Zero Charisma
Year: | 2013 |
Production Co: | Magic Stone Productions |
Director: | Katie Graham/Andrew Matthews |
Writer: | Andrew Matthews |
Cast: | Sam Eidson, Garrett Graham |
Lesson number one about a film might not quite be to give you hero some redeeming features, but it must come close.
If you're making a film about antiheroes like Taxi Driver's Travis Bickle, The French Connection's Popeye Doyle or Oldboy's Oh Dae Su, the film succeeds or fails on their quest to right a wrong greater than any wrong they themselves commit, which is what makes us identify with them despite ourselves (if not like them altogether).

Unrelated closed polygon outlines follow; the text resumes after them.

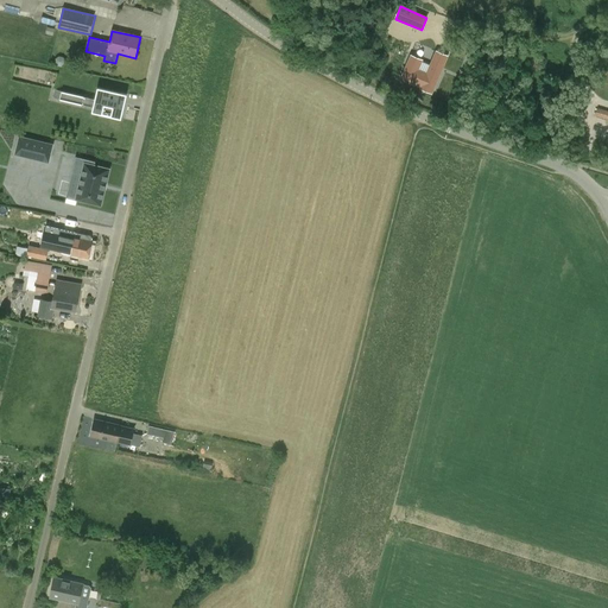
[(432,90),(441,71),(430,67),(426,75),(417,71),(422,61),(411,56),(401,77),(432,90)]
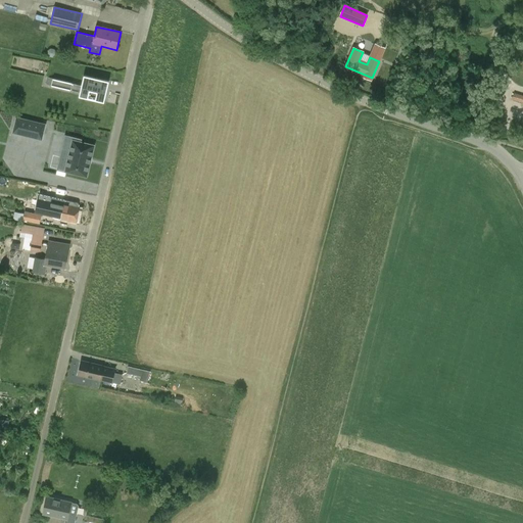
[(84,76),(80,93),(79,97),(104,102),(109,82),(84,76)]
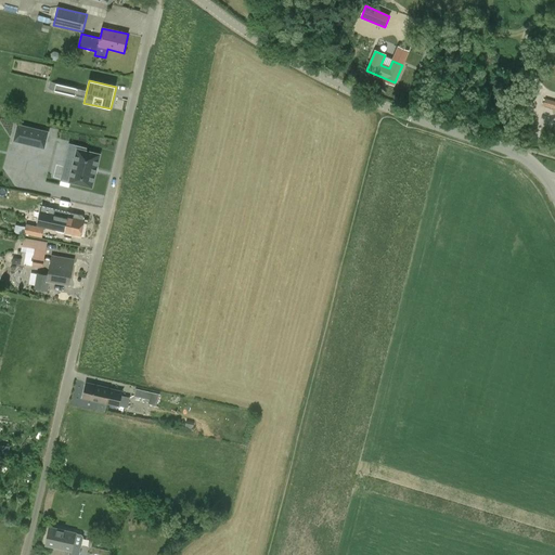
[(75,97),(76,89),(50,82),(49,90),(75,97)]
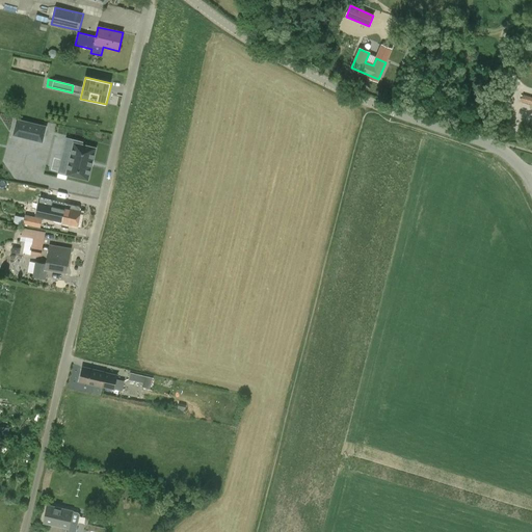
[(521,101),(531,104),(531,97),(523,95),(521,101)]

The problem with Scott (Sam Eidson) is that when all's said and done, he doesn't face any redemption and become a better man. The very model of a nerd, he's portrayed as an overweight loser living in his grandmother's house who enjoys the power of leading a Dungeons and Dragons-style weekly game among his equally nerdy friends. When his position at the pinnacle of his tiny world is upset, you keep waiting for Scott to realise the error of his ways after the inevitable struggle against it. But no – he's just a loser tearing embarrassing posters off the wall of a bedroom that looks like it belongs to a kid ten years younger.
Instead of growing, Scott wages war against newcomer Miles (Garrett Graham) when the latter joins the group and starts usurping his position. Miles is everything Scott isn't. He's a comic book artist, he knows about pop culture like Scott and his minions never could, and even lives with a girl. Scott lives in his ailing grandmother's house, a no-nonsense woman with no more illusions than you'll have about what an idiot he is. (And for the record, he's not an idiot because he plays a fantasy board game, he's an idiot because he doesn't realise the little fiefdom of his fantasy board game isn't the whole world.)
Instead of giving Scott an arc, the movie seems instead to just play on any number of easy (and slightly outdated – wouldn't this story be set around a videogame console nowadays?) caricatures and gags about the kind of people in it. And it might seem to be asking a little much to wonder where the character development is in a movie like this, but in not giving Scott anywhere to grow, it's a mean spirited story about a loser who never understands what a loser he is.
A subplot about his money-grubbing mother coming back into the picture only shows how slight the rest of the premise is.